Oh my God, and with this f....her you were chewing, talking about sideways and about two fingers.

HideYourRichess wrote >>

The "econometric" reference are such specially bred creatures in secret laboratories - not economists, not bankers, not mathematicians, not traders. It is easy to recognize them, they usually with bulging eyes are talking nonsense about things they do not understand. You must never listen to them, otherwise they will zombify you, rob you of your will and freedom of movement, and take you to their lair to eat your brain. :)

Thank you, HideYourRichess, otherwise I've already drowned in this blizzard. :-)

I'm gonna stop this silly business.

 
HideYourRichess писал(а) >>

Actually, this is how the process should be viewed, in particular the coin, as incremental. This is its essence. "The very value of SB at each successive step" is the operation of the arcsine theorem. The process of price formation - may not be a coin at all, at different "investment horizons".

The "econometric" reference are such specially bred beings in secret laboratories - not economists, not bankers, not mathematicians, not traders. It is easy to recognize them, they usually with bulging eyes are talking nonsense about things they do not understand.
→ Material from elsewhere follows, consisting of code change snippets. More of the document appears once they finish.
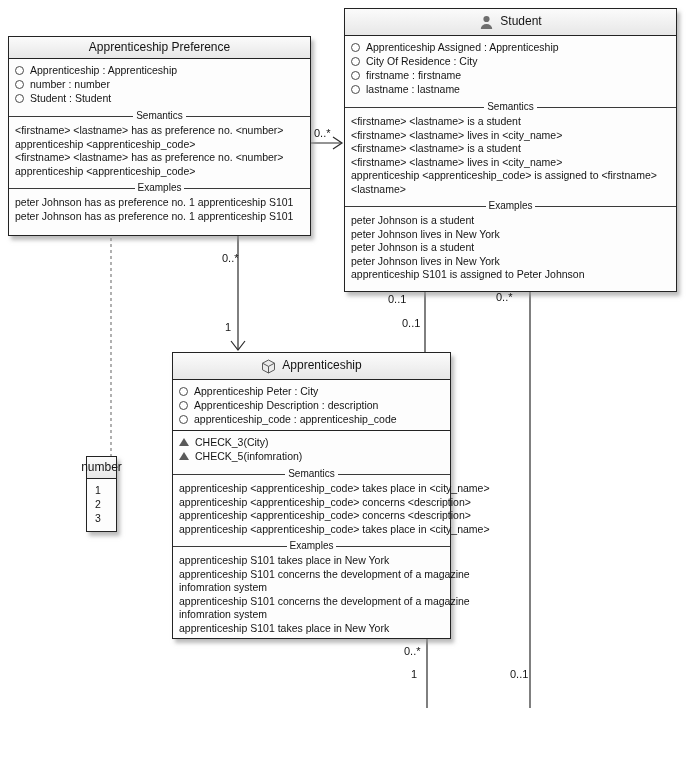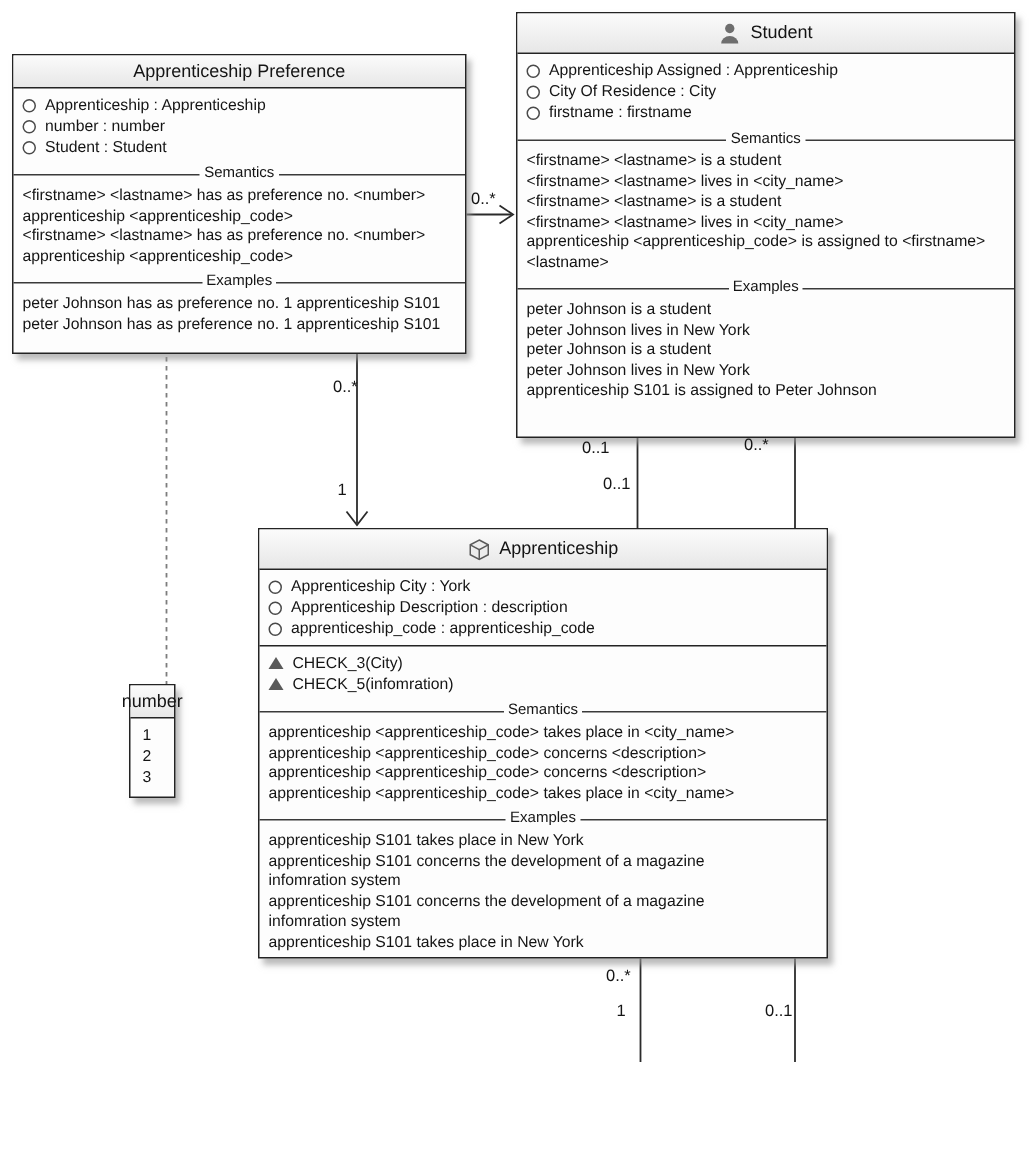--- a/index.html
+++ b/index.html
@@ -152,6 +152,10 @@
       <div class="row">
           <span class="bullet"></span>
           <span>firstname : firstname</span>
+        </div>
+      <div class="row">
+          <span class="bullet"></span>
+          <span>lastname : lastname</span>
         </div>
     </div>
     <div class="sep">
You must never listen to them, otherwise they will zombify you, rob you of your will and freedom of movement, take you to their lair and eat your brain. :)
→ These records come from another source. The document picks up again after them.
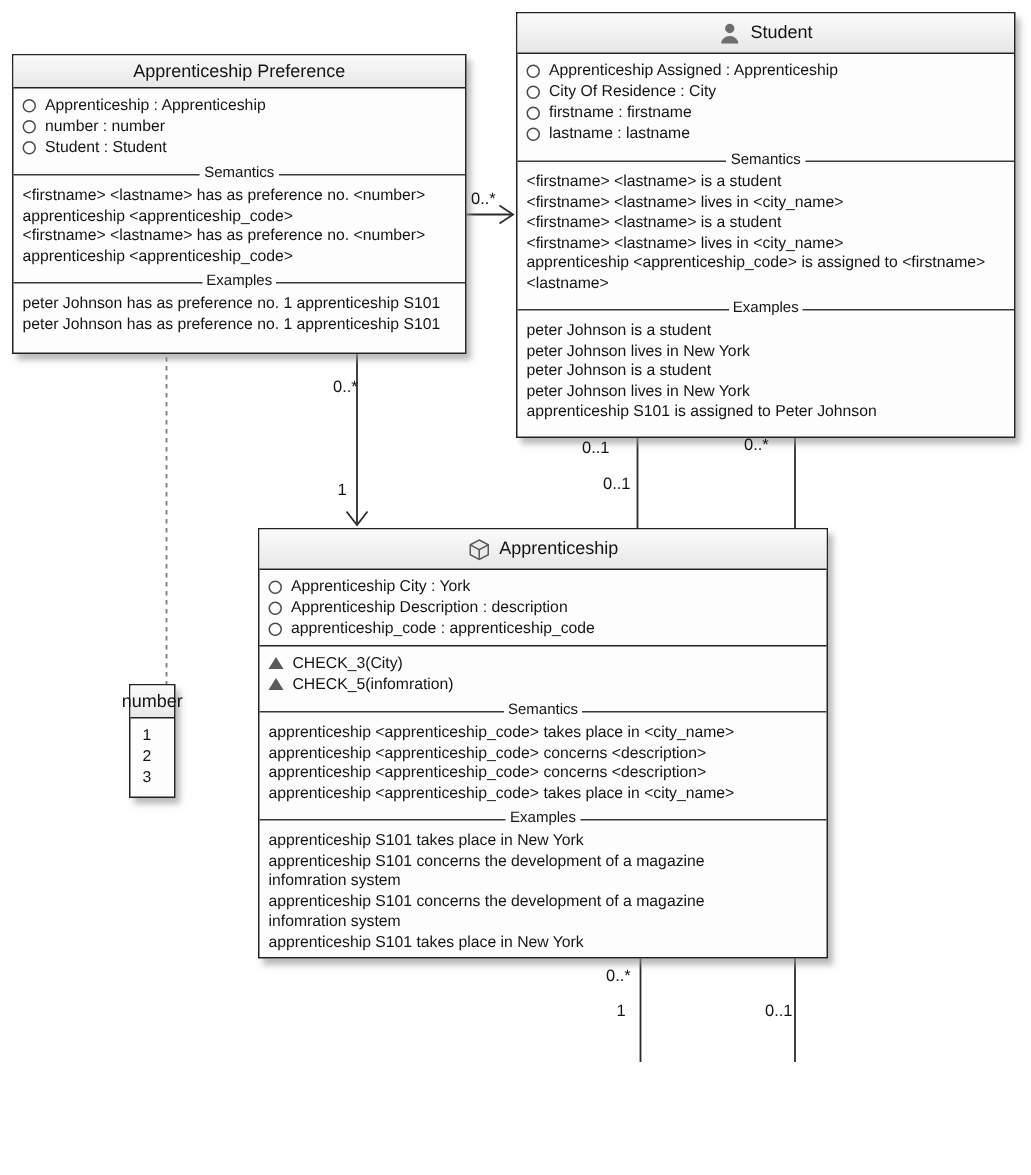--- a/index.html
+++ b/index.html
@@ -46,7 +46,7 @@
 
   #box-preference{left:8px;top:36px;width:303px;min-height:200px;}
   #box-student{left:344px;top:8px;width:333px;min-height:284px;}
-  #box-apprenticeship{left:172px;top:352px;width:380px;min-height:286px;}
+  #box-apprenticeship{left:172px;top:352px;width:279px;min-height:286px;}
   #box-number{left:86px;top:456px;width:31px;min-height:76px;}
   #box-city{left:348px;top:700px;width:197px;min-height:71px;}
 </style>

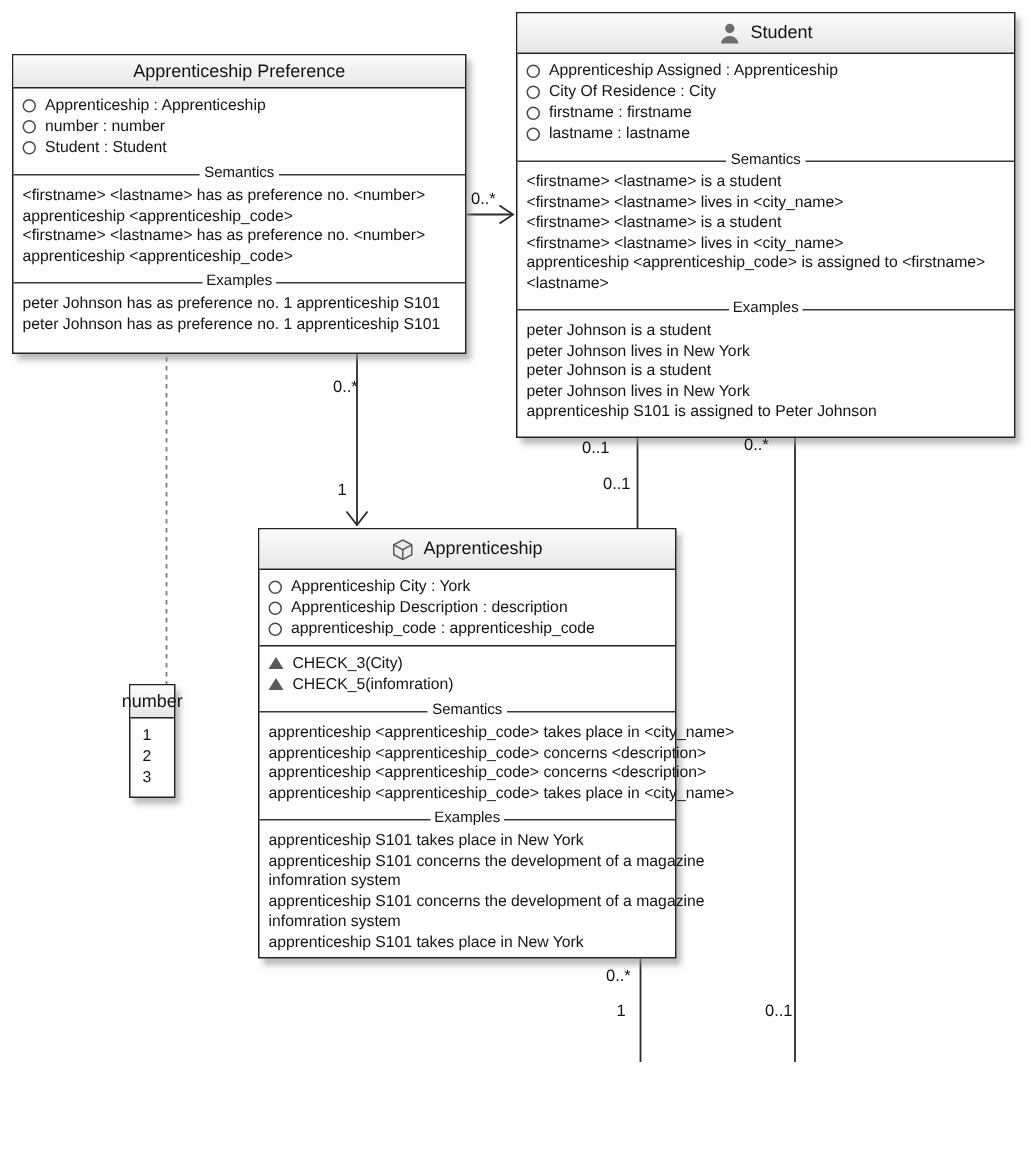--- a/index.html
+++ b/index.html
@@ -199,7 +199,7 @@
     <div class="rows">
       <div class="row">
           <span class="bullet"></span>
-          <span>Apprenticeship City : York</span>
+          <span>Apprenticeship Peter : City</span>
         </div>
       <div class="row">
           <span class="bullet"></span>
In general, the phrase of Comrade Shyryaev, "What kind of process do you have here? - it's brilliant.

666 messages.

Of course it all depends on what kind of series we are considering. And I agree that it makes sense for us to consider increments for obvious reasons.
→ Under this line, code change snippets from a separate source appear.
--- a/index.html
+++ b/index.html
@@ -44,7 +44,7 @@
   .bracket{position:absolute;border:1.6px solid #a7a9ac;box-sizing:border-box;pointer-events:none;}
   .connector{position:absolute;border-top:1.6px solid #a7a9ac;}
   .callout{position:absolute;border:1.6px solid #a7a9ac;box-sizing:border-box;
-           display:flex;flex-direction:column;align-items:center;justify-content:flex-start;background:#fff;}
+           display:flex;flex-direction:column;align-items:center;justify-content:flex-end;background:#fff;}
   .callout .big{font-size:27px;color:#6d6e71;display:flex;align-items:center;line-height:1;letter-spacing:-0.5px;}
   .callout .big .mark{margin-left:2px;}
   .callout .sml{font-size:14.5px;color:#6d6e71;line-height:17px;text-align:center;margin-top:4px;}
At the expense of the reference, and in more serious literature sometimes consider in a similar way. Often Dickey and Fuller cannot be called pariahs of serious mathematics.

And by and large it is all unnecessary for practical trading. Just an argument about something important :)

 
What I don't get is whether or not you explicitly link earning power to the stationarity of the process?
 
gip >>:
Чего-то я не пойму, так вы всё-таки прямо связываете возможность зарабатывания со стационарностью процесса или не связываете?

Stationarity = earnings.

 

"If you keep stumping me with your direct questions, I will stump you with my direct answers."

Yurixx >> :

1. Is there any money to be made on martingale? 2. Does the normal distribution have infinite variance ? 3. Or maybe it depends on time ? 4. What is a normal distribution in the absence of stationarity ? 5. Why can't everyone make money from what is written in textbooks ? 6. Maybe the textbooks are secret ?

1. It is common knowledge that you cannot make money on martingale, you cannot make money on random walks. It is also known that an object heavier than air cannot fly without its own thrust. However, under certain conditions it can - for example a hang glider. Similarly, under certain conditions it is possible to make money on a price that is a random walk. This does not contradict the theory.

2. Variance in a normal distribution can be anything.

3. Including can depend on time.

4. There is no need to mix the warm and the soft. A normal distribution is just a normal distribution, stationarity is not a requirement. For details about normal distribution and random walk, including cognitive pictures and formula for calculating variance, see e.g. here - https://en.wikipedia.org/wiki/Random_walk.

5. There are many medical textbooks, why can't everyone become a neurosurgeon?

6. Amazon gives out over two thousand books that talk about this theory/method, dozens of books that are solely dedicated to it, i.e. the textbooks are clearly not secret.

 
FOXXXi >> :

Stationarity = earning.

I would add - virtually guaranteed earnings. Provided that the stationary process is tradable, i.e. it can be bought and sold. There is no money to be made from stationary sound noise.

 
The question was provocative.
 
If the esteemed Timbo would take a chance and write down at least the names of respected Nobel Prize laureates, the discussion would become more constructive.